The company wants to enable a Google Now-like experience within apps.
Mobile deep-linking platform Deeplink has introduced what it’s calling AppWords Concierge. It operates like a chatbot, designed to engage in-app users, offering a conversational messaging experience that surfaces content, enables transactions and makes suggestions based on context.
The company doesn’t call it a chatbot, however. Rather, they liken it more to Google Now: predictive or preemptive search.
Deeplink describes AppWords Concierge this way: “an in-app assistant, designed to delight end users with preemptive search results and suggestions.” Interestingly, Deeplink argues, “bots are just a new interface for search.” Over time, the company says AppWords Concierge “will learn user preferences, extract intent from actions performed inside the app, and offer help in finding/doing other things.”
The screens below reflect a mock-up of a travel-app experience, where the assistant helps move a user on a path toward a hotel reservation.
Philosophically and practically, Deeplink presents AppWords Concierge to developers as a kind of antidote to mobile search, which it says is broken:
We feel that mobile search is broken, and any means of keyword input is not going to fix it.
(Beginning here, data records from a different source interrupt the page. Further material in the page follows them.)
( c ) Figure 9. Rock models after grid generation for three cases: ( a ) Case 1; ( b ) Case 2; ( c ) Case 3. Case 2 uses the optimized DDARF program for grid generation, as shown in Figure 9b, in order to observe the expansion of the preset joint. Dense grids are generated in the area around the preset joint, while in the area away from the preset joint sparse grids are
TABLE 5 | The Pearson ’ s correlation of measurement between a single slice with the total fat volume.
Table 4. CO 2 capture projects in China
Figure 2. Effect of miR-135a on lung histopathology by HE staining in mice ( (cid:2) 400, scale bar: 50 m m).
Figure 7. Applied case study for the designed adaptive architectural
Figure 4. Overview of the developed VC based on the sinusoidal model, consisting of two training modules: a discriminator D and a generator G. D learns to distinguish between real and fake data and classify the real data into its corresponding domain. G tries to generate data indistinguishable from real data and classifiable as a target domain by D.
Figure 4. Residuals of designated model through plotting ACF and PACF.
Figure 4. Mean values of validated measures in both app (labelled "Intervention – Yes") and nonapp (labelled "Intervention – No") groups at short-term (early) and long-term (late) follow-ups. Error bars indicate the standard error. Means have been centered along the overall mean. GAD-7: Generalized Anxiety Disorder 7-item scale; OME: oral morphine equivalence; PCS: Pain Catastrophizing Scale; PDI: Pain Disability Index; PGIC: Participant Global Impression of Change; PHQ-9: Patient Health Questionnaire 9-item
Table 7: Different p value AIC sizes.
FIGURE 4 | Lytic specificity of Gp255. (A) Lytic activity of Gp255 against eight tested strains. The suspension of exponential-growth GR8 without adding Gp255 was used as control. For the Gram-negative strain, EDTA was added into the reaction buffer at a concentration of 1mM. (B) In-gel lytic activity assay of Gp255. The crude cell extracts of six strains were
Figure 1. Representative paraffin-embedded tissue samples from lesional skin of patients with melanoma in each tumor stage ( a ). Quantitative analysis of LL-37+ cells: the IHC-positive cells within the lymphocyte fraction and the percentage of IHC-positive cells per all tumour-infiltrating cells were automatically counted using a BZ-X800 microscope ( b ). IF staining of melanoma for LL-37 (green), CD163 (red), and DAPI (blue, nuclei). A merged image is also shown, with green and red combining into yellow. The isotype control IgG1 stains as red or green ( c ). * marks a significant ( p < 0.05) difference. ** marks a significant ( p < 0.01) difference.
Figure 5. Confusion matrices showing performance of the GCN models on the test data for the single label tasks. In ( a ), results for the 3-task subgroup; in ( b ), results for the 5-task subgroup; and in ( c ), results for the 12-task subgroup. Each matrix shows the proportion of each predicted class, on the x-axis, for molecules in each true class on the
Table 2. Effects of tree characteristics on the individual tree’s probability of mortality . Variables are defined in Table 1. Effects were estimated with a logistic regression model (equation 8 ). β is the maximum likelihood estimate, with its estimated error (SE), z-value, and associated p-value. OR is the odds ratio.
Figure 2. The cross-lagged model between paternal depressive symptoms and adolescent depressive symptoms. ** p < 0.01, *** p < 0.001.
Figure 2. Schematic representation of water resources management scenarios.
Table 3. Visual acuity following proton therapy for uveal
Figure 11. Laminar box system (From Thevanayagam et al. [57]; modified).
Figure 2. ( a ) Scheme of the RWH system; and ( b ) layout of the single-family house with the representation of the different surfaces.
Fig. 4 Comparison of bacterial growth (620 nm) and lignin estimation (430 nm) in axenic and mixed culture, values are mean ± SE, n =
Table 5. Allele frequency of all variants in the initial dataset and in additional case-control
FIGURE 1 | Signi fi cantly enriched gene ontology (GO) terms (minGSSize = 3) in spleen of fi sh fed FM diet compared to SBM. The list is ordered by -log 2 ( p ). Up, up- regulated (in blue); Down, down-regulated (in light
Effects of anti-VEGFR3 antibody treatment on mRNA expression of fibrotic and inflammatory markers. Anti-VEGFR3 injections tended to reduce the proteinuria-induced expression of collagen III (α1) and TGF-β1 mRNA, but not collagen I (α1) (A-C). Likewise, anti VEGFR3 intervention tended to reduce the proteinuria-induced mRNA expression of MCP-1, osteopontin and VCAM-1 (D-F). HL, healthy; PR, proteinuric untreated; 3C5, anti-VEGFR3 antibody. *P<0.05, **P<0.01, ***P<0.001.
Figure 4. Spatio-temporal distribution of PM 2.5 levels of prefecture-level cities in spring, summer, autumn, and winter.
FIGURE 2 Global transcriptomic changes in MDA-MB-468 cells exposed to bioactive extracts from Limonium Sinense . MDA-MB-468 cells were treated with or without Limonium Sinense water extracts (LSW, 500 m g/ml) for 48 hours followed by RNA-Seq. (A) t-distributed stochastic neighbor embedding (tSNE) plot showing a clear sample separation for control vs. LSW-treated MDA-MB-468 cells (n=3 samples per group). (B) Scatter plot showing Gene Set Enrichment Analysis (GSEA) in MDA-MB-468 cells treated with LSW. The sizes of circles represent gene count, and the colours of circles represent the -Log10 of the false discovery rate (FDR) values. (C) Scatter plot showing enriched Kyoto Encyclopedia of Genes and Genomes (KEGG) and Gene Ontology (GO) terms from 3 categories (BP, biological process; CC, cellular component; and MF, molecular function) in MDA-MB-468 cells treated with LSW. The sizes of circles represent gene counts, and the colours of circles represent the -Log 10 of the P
While companies large and small continue to focus on evolving the user-query search paradigm, we believe the solution lies in a preemptive mobile (search) assistant, that is embedded inside of the apps people use and love, so kinetic intent can be captured by providing users with helpful suggestions.
AppWords Concierge is currently only available in private beta, but the company has nonetheless exposed three tiers of service and accompanying pricing information on its site.
Deeplink said that in its early tests, AppWords Concierge delivered “impressive engagement metrics: ~30 percent increase in session length, ~40 percent increase in page views/session, and a ~15 percent increase in conversions.”
This development is interesting on two levels. Assuming it works and in fact learns over time, it could be a credible in-app alternative search — though not in all contexts and use cases — and address problems of engagement and content discovery. It also illustrates how bots and “conversational UIs” are starting to fan out beyond messaging apps.